Last year, Merck’s sales grew 2.5% to $47.99 billion. That decelerated from 11% growth in 2019.
For 2021, analysts expect sales to fall 1.2% to $47.4 billion. Income is projected to decline 3 cents to $5.63 a share. That follows 14% growth in 2020.
The stock ranks sixth by Composite Rating in the industry group of pharma companies. The 33-company Medical-Ethical Drugs group ranks a weak No. 100 out of 197 groups tracked by Investor’s Business Daily.
Technical Analysis Of The Pharmaceutical Company
Merck stock has a Composite Rating of 67 out of a best-possible 99. The CR is a measure of a stock’s key growth metrics over the past 12 months. This puts Merck stock narrowly in the top one-third of all stocks, regardless of industry group.
Shares also have a Relative Strength Rating of 43, reflecting the 12-month performance of Merck stock. This means the pharmaceutical company’s stock performed narrowly in the top one-half of all stocks in the past year.
Merck Stock News: Merck Grabs Covid Deal
Before releasing late-stage data for molnupiravir, Merck inked a deal with the U.S. government for 1.7 million doses of its Covid pill in June. The deal is worth $1.2 billion if the pill is authorized for emergency use in the U.S.
Merck asked the FDA to authorize the Covid pill on Oct. 11. If successful, the pill could hit the U.S. market before year-end.
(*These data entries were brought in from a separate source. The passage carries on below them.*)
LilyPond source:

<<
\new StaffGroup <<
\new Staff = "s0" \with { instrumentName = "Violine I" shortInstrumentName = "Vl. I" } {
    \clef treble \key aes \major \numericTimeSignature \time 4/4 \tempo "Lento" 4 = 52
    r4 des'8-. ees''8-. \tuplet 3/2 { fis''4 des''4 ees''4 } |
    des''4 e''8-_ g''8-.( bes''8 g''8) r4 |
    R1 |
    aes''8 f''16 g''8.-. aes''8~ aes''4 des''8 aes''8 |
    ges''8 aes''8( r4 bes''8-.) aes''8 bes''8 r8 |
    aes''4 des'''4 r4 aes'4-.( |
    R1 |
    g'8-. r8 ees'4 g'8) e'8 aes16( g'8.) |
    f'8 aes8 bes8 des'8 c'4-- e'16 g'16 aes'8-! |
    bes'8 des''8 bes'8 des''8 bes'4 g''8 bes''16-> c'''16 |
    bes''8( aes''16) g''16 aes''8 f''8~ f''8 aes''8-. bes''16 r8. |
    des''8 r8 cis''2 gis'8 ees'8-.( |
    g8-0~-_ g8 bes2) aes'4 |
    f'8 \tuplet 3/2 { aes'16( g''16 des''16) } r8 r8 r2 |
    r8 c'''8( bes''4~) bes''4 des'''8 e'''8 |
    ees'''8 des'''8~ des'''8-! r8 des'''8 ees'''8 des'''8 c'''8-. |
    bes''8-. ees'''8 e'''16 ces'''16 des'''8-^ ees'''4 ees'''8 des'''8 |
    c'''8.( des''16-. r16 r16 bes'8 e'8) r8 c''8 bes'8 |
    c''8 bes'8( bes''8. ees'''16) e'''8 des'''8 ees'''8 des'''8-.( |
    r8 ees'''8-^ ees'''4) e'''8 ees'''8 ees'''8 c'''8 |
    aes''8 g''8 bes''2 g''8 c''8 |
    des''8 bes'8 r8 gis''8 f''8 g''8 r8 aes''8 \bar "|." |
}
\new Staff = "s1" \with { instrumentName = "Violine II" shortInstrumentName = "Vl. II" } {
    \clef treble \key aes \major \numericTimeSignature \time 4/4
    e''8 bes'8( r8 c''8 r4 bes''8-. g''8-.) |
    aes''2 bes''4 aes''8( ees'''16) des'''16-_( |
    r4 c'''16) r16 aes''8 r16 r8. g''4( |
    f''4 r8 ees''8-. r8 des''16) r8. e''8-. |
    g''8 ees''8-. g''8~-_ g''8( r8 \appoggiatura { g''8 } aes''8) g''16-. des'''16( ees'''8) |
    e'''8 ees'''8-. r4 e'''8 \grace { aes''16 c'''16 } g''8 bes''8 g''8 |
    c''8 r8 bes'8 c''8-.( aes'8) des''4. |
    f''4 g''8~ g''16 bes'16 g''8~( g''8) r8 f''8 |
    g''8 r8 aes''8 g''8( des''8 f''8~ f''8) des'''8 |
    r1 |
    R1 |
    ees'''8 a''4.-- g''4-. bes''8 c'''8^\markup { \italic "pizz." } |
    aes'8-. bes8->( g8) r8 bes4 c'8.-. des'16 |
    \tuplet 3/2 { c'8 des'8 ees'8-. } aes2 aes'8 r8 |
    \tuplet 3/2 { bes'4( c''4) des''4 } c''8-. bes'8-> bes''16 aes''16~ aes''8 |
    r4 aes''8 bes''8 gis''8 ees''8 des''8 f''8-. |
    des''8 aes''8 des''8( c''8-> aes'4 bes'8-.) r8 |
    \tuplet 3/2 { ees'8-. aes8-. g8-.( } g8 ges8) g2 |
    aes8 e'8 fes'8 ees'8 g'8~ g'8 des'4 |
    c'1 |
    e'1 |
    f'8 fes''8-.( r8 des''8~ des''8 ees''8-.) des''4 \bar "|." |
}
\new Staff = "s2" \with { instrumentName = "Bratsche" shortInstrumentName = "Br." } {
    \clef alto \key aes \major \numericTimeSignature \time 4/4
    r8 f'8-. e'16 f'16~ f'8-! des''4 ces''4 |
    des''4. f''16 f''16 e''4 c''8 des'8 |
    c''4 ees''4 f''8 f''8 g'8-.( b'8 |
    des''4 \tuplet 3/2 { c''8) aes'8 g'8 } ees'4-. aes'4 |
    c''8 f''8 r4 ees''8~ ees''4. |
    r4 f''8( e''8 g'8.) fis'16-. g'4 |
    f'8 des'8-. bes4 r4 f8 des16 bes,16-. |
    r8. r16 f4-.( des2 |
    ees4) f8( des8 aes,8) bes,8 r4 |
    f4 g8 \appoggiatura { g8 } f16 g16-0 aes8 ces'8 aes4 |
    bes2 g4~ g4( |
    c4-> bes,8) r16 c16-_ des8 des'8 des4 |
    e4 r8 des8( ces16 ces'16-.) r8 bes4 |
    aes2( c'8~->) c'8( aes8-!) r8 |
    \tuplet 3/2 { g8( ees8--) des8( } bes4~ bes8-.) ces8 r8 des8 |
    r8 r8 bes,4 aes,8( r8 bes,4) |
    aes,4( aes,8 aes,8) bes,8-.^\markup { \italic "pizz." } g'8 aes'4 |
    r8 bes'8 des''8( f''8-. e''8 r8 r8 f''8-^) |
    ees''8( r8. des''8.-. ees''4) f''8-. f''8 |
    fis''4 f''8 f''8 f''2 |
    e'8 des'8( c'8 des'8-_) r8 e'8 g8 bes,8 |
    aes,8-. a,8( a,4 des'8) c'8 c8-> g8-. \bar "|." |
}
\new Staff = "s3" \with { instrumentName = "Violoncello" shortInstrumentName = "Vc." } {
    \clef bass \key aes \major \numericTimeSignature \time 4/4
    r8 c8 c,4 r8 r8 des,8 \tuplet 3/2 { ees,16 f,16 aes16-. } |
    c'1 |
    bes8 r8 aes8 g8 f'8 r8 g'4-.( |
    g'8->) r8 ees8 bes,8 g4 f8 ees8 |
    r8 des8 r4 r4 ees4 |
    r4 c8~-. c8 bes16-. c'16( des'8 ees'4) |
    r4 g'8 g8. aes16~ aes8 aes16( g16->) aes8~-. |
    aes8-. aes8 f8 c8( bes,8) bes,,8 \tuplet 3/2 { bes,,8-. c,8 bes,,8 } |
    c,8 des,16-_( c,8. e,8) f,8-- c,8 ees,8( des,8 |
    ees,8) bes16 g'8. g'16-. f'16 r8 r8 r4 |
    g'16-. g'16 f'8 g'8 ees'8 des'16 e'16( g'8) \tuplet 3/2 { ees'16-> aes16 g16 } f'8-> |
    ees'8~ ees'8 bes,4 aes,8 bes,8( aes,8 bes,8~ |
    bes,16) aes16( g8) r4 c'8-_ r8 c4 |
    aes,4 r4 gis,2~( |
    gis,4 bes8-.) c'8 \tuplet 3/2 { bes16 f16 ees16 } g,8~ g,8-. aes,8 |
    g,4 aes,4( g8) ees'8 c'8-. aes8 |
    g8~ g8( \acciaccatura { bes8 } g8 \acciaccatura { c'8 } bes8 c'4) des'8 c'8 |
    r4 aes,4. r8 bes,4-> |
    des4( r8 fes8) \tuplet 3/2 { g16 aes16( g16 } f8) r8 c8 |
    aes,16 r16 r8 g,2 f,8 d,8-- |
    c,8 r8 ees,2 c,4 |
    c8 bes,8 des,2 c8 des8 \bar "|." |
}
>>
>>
Pfizer (PFE) and Atea Pharmaceuticals (AVIR) with Roche (RHHBY) are also working on oral antiviral Covid treatments. Analysts say these pills could offer an easier route for non-hospitalized treatment of Covid than antibody drugs from Regeneron Pharmaceuticals (REGN), Eli Lilly (LLY) and Vir Biotechnology (VIR). Antibody drugs must be given by health care professionals.
Merck also just wrapped its spinoff of Organon. Organon will focus on women’s health, biosimilars and established, off-patent drugs. Its biggest product is implantable contraceptive Nexplanon.
In early March, President Joe Biden announced Merck would help Johnson & Johnson (JNJ) produce its Covid vaccine. Merck will receive $268.8 million from the Biomedical Advanced Research and Development Authority to help expand facility space to do so.
But Merck has scrapped development of two potential Covid vaccines that proved inferior to others and natural infection.
Merck also finished buying Pandion Therapeutics for $60 per share. Pandion went public last July.
Is Merck Stock A Buy Now?
Based on CAN SLIM rules for investing, no, Merck stock isn’t a buy right now. Shares have fallen below their buy zone after the company unveiled molnupiravir data on Oct. 1. Savvy investors are encouraged to buy a stock when it’s within 5% of its entry. For Merck stock, that buy zone runs from 79.33-89.30.
There are also some caveats.
Both Merck’s sales and earnings met CAN SLIM guidelines in the second quarter. But that was partly due to the poor year-ago comparison. Further, both measures are expected to drop in the third quarter.
Still, big stocks like Merck can add gains without hitting massive growth streaks.